Tabi hemen Google’ye Muharrem Usta ismini yazdım, karşıma çıkan gerçekler sonrasında, ”bu adama nasıl ulaşacağız şimdi? Arasak kaç günde döner acaba? Egosuyla nasıl mücadele edeceğim? Beni muhatap alır mı ki?” diye düşündüm ve kendisi hakkında araştırmalar yapmaya devam ettim.

Telefon numarasını buldum ve aradım.

Karşımda, bulunduğu makamının verdiği ağırlıkla beraber donuk bir ses tonu beklerken, gayet samimi bir ses tonu buldum.

Hatta inanır mısınız, telefonu kapattıktan sonra bana Muharrem Usta’nın telefon numarasını veren kişinin beni işlettiğini bile düşündüm.

Çünkü alışmıştık belli bir makama gelen insanların yüksekten konuşmasına, egosuna, kibrine...

Allah şahit, daha sonra Muharrem Usta’nın bir çok ortamına girdim ve en ufak kibrine, egosuna rastlamadım.

Gelelim bugüne;

Bir yönetici düşünün, Muharrem Usta başkanlığında seçildiği Trabzonspor yöneticiliği vasfını kullanarak takipçisini arttırdığı sosyal medya hesabı üzerinden, görevde olan başkanı egolu olmakla ve yalancılıkla suçluyor.

Aynı yönetici acaba Başkana böyle bir açıklamanın gerçekten yapılıp yapılmadığını sordu mu?

Açıkçası bunu ben de merak ediyorum. Çünkü yıllardır tanıdığım birileri "suya bu" derken röportaj yaptığım Muharrem Usta’nın böyle bir üslup kullanacağına ihtimal vermiyorum.
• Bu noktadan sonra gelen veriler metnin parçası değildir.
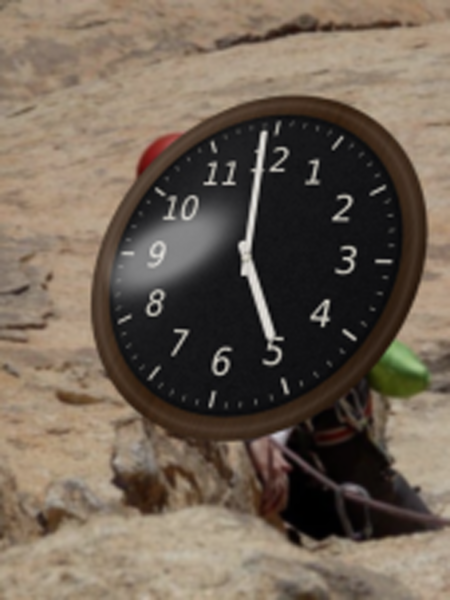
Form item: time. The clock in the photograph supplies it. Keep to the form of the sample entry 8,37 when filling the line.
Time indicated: 4,59
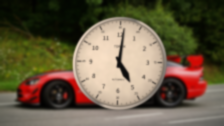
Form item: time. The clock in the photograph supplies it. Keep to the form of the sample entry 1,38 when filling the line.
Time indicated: 5,01
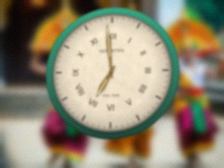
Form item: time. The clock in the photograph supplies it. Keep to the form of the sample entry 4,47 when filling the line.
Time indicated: 6,59
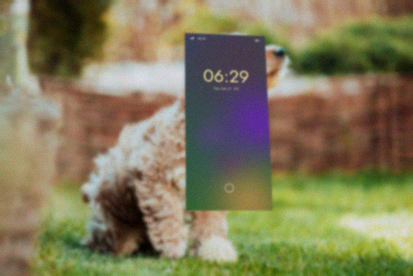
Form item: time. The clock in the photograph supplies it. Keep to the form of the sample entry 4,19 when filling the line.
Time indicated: 6,29
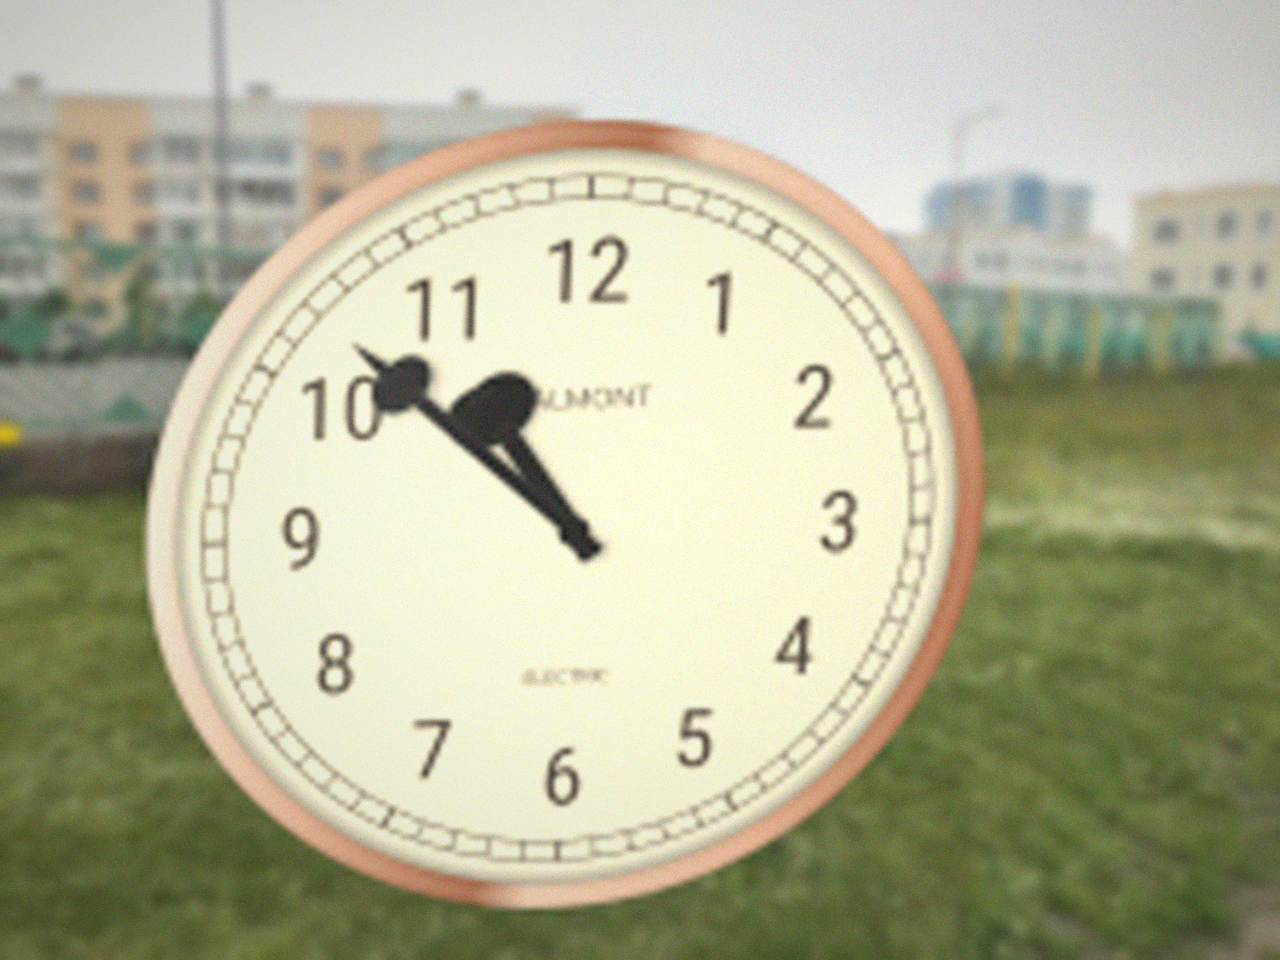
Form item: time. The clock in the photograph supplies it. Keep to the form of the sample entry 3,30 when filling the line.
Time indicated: 10,52
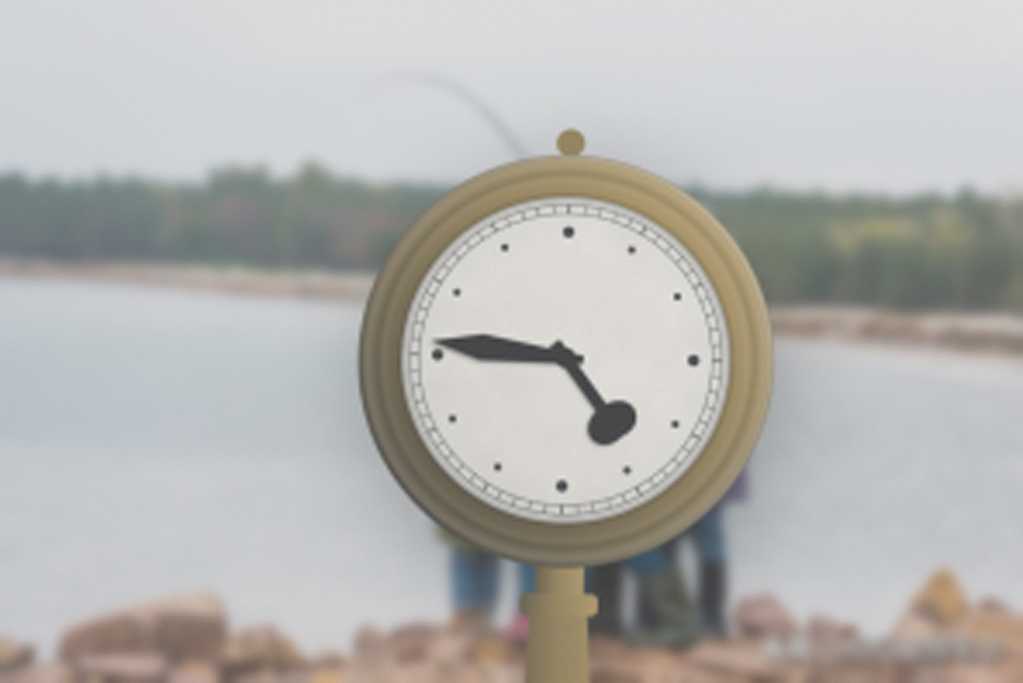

Neyse, Nevzat Aydın’ı zaten başkan yaptıracaklardı… "Trabzonspor olmasa açlıktan ağzı kokacak olan gazeteci müsveddeleri" emin ol sana destek olacak. Belki de RT ve beğenilerin etkisiyle beraber Muharrem Usta’yı gözüne kestirdin.

Başkanın böyle bir açıklama yapıp yapmadığını öğrenmek yerine…

Gelen ortaya kafa vurmayı ve nur topu gibi bir kriz doğurmayı tercih ettin.

Şimdi “Ben kişilere değil Trabzonspor'a hizmet için geldim.” yazısını okurken gülüyorum.

Yönetim içinde başkana karşı örgütlenerek mi Trabzonspor’a hizmet edeceksiniz?

Bırak artık Trabzonspor üzerinden PR çalışması yapmayı, “blok” attığın kişiler Trabzonspor olmasa seni sokakta görse tanımazken, zirve yapmış egon ve cümlelerin ile attığın blokların haddi hesabı yok.

Ha bu arada;

Gerçi siz iyi bilirsiniz Trabzonspor iyi giderken yönetimi karıştırmayı.

Hiç unutmuyorum. Hayrettin Hacısalihoğlu’nun asbaşkanlığında ligin zirvesinde olan bir yönetim dağıtılmış yapılan kongre sonrasında Nevzat Aydın yönetime gelmişti.

Dönemin yöneticisi Mehmet İrfan Coşkun'a hep sorararım, "abi ligin zirvesinde olan bir takımın yönetimi neden değişir? Siz neden devam etmediniz?"

Yıllar geçti cevabını bulamadım.

Şuan tek dileğim,

Yeni seçilen başkanın bütün enerjisini sahaya yansıtmasını sağlayacak bir yönetim oluşması.

50. Yılda şampiyonluğun olmazsa olmazı bence bu.